This is not exactly a “migration away from CFEngine”, but it does make for a way better controlled set of cron jobs.

I am quite sure that I am not sure what would be much better. I have looked into cron alternatives both small and large. At one point, we did a Proof of Concept at work looking at Dollar Universe (now a Computer Associates product), at the really sophisticated end. That would, personally, be ridiculous overkill, but there are places where it’s going to be a good choice.

Cron has a number of weaknesses:

  • Not very easily auditable
  • Not good at handling “flow control” where a system may be getting overloaded by the set of cron jobs getting invoked
  • No in-system awareness of jobs that should be mutually exclusive or that should be ordered. (“Don’t run A and B simultaneously; make sure to only run B after having run A”)

Nevertheless, for small-ish tasks where exact timing isn’t too critical and where conflicts may be addressed by running jobs in separate hours of the day, it isn’t worth looking to a job scheduling system that is way more complex to manage and heavier weight to run.

One would-be alternative to cron that looks somewhat interesting is pg_timetable which has its data store backed by PostgreSQL and which has a notion of “task chains.”

At one point, I did a bit of work creating a “pg_cron,” which had loosely similar requirements. It never reached the point of working; the place where I was pointedly short on answers was on how to establish the working environment for tasks. The environment needs to be “portable” in a number of ways; you’d want to be able to control tasks running on remote hosts, too. David Tilbrook’s QEF environment seemed to have relevance; it had ways of managing the launching of work agents with tight control over the environment they would receive. Unfortunately, time just hasn’t permitted experimenting more deeply with that.

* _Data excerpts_
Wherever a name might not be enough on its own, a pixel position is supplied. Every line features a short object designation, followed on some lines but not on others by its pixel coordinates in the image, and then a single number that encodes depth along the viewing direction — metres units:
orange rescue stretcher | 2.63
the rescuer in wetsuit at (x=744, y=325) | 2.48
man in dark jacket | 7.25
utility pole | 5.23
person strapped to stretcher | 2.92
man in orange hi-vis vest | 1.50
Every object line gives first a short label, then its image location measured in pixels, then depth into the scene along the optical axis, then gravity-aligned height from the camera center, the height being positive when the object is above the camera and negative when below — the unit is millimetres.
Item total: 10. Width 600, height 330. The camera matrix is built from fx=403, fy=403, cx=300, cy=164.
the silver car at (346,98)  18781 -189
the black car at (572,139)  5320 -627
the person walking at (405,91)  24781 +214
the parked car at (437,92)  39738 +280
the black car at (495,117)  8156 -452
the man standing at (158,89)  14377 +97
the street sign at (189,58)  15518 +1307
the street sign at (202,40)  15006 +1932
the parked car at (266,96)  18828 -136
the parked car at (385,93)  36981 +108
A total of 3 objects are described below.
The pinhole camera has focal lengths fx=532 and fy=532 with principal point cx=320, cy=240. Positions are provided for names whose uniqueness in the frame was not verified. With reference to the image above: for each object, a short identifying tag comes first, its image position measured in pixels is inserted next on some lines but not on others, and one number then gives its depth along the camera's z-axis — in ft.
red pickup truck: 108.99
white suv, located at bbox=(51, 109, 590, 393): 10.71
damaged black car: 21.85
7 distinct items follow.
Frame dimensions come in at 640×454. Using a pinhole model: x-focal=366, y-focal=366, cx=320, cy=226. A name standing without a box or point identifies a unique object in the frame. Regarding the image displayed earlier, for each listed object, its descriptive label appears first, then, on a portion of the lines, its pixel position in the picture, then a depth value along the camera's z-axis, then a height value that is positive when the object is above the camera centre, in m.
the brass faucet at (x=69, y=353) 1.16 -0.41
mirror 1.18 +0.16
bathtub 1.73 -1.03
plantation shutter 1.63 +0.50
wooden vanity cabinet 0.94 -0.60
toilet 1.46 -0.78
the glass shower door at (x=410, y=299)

* _WHAT TO WORK ON_
Answer these questions from the text on cron:
(a) What product was examined in the Proof of Concept at work?
(b) What backs the data store of pg_timetable?
(c) What environment seemed relevant to the "pg_cron" work?
The items stand apart from the text and are separate material.

* _WRITTEN SOLUTION_
(a) Dollar Universe, now a Computer Associates product.
(b) PostgreSQL.
(c) David Tilbrook's QEF environment.